LexBerg was instructed in 2024 to represent a group of 47 current and former employees of a Frankfurt-based financial services company who alleged systematic discrimination on the grounds of ethnicity, national origin, and religion in the allocation of performance bonuses, promotion decisions, and access to leadership development programmes over a six-year period. The claimants, who came from 14 different countries of origin, had independently experienced treatment they believed was connected to their backgrounds, and had organised collectively after patterns emerged through internal discussion groups.
The claims were brought under the General Equal Treatment Act (AGG), which places the burden of proof on the employer once a claimant establishes facts indicating discrimination — a statutory framework that LexBerg identified as central to the litigation strategy. Individual claims ranged from €8,000 to €140,000, with the aggregate claim value exceeding €2.1 million. This was one of the largest coordinated employment discrimination mandates in LexBerg's employment law practice, requiring individual case management for each of the 47 claimants while simultaneously building the systemic pattern evidence that would engage the AGG burden-shifting mechanism.
LexBerg coordinated the 47 claimants as a structured group using a detailed data-gathering methodology that generated both individual case files and aggregate statistical evidence. The statistical pattern — once compiled — proved to be the decisive lever in moving the employer from a position of denial to settlement negotiations within weeks of disclosure.
The strategy ran four parallel tracks: individual AGG claim filing, statistical evidence development, test case disclosure proceedings, and employer negotiation — each designed to reinforce the others as the case progressed.
- A structured questionnaire administered to all 47 claimants, capturing bonus history, promotion timelines, performance records, and programme participation, revealed a statistically significant disparity between claimants from outside the EU and those from Germany and Western Europe in comparable roles.
- A statistician's expert report demonstrated that the average 23% bonus gap was significant at the 99% confidence level and could not be explained by legitimate performance differentials based on the employer's own appraisal data.
- AGG discrimination notices were served on the employer simultaneously with works council complaints, triggering the statutory response window and preserving all 47 claims from the limitation defence the employer initially raised.
- Targeted disclosure in proceedings for three test claimants produced internal emails in which senior managers had explicitly referenced claimants' national and cultural backgrounds in bonus recommendation discussions — the evidence that broke the employer's position.

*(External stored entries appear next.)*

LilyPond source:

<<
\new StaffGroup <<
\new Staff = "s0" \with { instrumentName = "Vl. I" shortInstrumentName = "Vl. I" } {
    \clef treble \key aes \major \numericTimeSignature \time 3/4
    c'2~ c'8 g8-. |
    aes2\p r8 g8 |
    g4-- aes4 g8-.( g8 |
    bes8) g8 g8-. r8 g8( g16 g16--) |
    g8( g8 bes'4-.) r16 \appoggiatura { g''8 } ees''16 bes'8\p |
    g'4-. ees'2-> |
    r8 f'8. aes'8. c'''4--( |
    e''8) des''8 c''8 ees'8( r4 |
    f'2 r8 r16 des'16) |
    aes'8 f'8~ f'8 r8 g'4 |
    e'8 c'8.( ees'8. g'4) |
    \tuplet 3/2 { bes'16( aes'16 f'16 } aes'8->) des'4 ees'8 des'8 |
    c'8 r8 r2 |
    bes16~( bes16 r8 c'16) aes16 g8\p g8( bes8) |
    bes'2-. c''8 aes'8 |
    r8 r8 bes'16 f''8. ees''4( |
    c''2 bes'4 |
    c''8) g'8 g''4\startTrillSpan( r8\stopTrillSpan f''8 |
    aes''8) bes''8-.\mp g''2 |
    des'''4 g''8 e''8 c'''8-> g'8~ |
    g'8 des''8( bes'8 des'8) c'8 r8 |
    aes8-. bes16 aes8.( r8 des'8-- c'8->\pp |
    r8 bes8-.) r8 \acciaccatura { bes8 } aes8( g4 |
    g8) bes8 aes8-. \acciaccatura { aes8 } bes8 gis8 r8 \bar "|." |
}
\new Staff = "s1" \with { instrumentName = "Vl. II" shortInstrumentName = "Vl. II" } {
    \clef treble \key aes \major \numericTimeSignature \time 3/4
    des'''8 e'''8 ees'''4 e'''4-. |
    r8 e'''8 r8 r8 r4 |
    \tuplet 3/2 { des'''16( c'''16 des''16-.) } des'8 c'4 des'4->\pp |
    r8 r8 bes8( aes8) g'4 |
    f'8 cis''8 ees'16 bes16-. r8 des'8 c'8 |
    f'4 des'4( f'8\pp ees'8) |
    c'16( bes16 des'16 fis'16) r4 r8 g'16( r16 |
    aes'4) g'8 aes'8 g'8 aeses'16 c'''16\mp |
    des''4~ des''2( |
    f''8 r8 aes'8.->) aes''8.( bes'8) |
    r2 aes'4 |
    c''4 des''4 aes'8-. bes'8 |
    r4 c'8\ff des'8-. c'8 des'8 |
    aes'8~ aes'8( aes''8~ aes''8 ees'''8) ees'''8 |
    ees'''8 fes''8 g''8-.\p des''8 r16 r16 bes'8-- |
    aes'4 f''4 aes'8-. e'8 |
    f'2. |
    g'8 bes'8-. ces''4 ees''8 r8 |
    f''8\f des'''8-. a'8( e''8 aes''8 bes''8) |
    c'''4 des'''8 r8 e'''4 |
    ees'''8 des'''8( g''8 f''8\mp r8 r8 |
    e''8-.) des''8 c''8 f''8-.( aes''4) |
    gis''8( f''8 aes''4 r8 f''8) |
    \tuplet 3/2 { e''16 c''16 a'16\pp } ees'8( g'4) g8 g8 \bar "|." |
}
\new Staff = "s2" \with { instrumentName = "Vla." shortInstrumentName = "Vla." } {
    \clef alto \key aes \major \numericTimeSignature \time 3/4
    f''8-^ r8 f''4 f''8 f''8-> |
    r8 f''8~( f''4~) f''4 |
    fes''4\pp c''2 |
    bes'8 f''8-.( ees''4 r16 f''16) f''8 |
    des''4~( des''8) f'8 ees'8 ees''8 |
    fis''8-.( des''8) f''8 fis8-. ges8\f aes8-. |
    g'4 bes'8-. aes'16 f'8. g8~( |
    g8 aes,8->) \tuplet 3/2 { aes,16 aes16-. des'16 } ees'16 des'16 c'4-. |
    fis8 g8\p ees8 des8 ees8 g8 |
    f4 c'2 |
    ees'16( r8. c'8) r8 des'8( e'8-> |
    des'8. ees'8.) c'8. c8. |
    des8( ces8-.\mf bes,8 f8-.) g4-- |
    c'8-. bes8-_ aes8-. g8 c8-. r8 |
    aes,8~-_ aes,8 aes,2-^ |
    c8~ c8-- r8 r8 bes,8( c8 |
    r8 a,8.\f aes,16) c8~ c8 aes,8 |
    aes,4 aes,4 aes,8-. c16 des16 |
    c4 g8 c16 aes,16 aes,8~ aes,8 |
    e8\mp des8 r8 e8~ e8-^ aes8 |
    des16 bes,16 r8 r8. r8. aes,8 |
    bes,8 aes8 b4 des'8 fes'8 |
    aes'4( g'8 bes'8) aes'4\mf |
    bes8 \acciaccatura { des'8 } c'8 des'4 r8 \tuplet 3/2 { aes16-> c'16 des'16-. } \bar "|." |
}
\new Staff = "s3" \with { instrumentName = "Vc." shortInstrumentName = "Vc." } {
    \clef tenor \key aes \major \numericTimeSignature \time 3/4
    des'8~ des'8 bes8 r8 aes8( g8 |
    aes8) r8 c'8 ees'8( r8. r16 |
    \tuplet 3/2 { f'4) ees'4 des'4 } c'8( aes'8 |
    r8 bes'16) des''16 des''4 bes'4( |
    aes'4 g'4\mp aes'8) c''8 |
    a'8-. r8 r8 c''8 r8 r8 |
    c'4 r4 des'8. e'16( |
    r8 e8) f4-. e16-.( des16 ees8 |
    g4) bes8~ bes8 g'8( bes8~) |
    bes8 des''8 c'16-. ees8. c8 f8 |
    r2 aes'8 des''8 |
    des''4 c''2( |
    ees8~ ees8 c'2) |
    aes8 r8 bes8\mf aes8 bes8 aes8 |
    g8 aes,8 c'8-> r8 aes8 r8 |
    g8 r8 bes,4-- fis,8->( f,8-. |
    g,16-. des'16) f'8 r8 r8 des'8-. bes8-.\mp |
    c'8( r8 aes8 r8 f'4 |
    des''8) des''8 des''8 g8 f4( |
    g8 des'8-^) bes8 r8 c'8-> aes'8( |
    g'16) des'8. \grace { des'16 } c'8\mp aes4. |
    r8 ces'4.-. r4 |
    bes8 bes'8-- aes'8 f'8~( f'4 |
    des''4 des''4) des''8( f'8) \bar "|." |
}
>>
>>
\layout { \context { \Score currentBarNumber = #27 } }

Following disclosure of the internal emails, the employer entered settlement negotiations within three weeks. A global settlement was reached covering all 47 claimants, with total payments of €1.94 million — representing 92% of the aggregate claimed amount. All claimants who remained employed received written confirmation of continued employment without adverse consequence. As a non-financial condition of settlement, the employer agreed to implement mandatory unconscious bias training across all management levels, to establish an anonymous salary transparency reporting mechanism, and to appoint an independent equality monitor for a three-year period — structural changes with lasting impact beyond the financial outcome for the individual claimants.